**Goal of the exercise**
Will you copy the lines from the one containing "pose: elev=351.3 azim=337.1" through the one containing "Dot at: (396, 331)", word for word and without the pictures?

— begin Data for this exercise —

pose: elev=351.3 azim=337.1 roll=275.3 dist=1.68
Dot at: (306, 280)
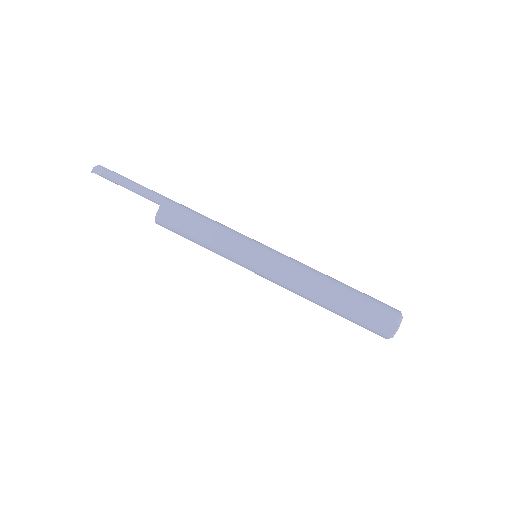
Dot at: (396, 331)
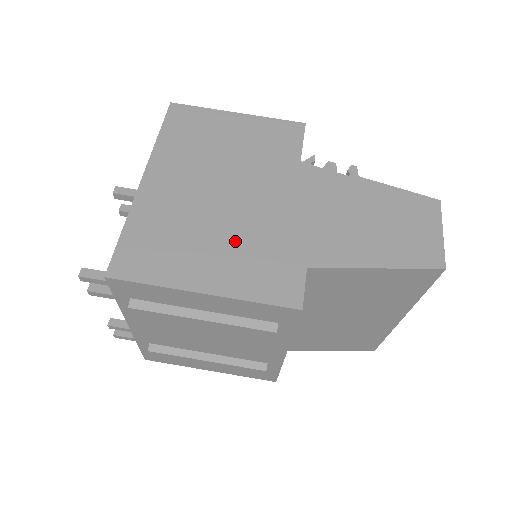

— end Data for this exercise —
— begin Data for this exercise —

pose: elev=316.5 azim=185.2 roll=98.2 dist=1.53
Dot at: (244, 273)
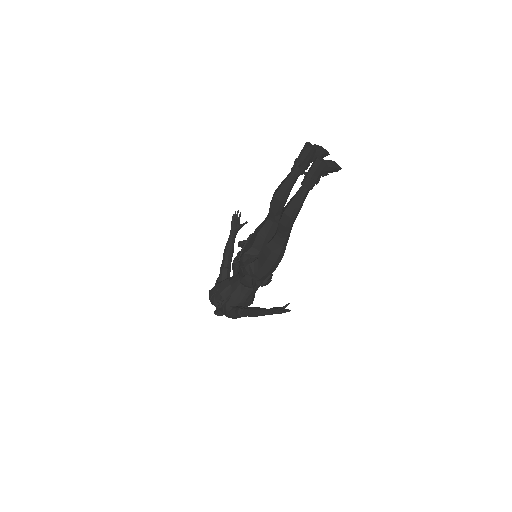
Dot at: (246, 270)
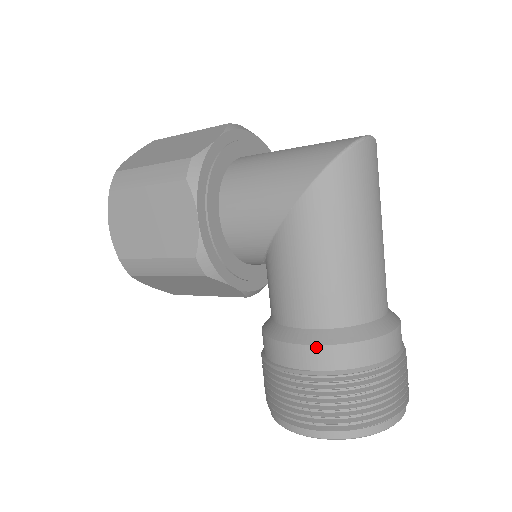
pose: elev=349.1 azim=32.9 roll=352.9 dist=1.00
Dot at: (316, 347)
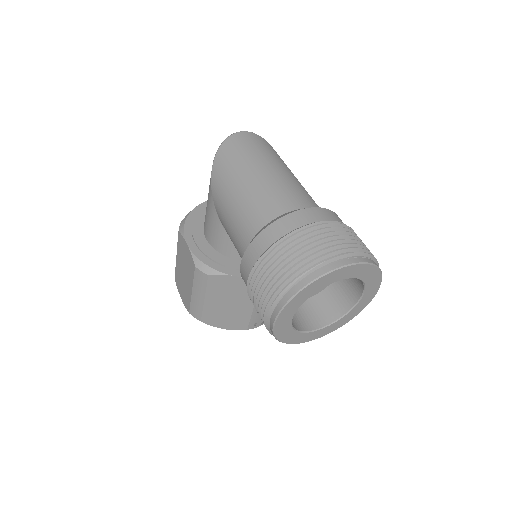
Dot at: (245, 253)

— end Data for this exercise —

**Answer**
pose: elev=351.3 azim=337.1 roll=275.3 dist=1.68
Dot at: (306, 280)
Dot at: (396, 331)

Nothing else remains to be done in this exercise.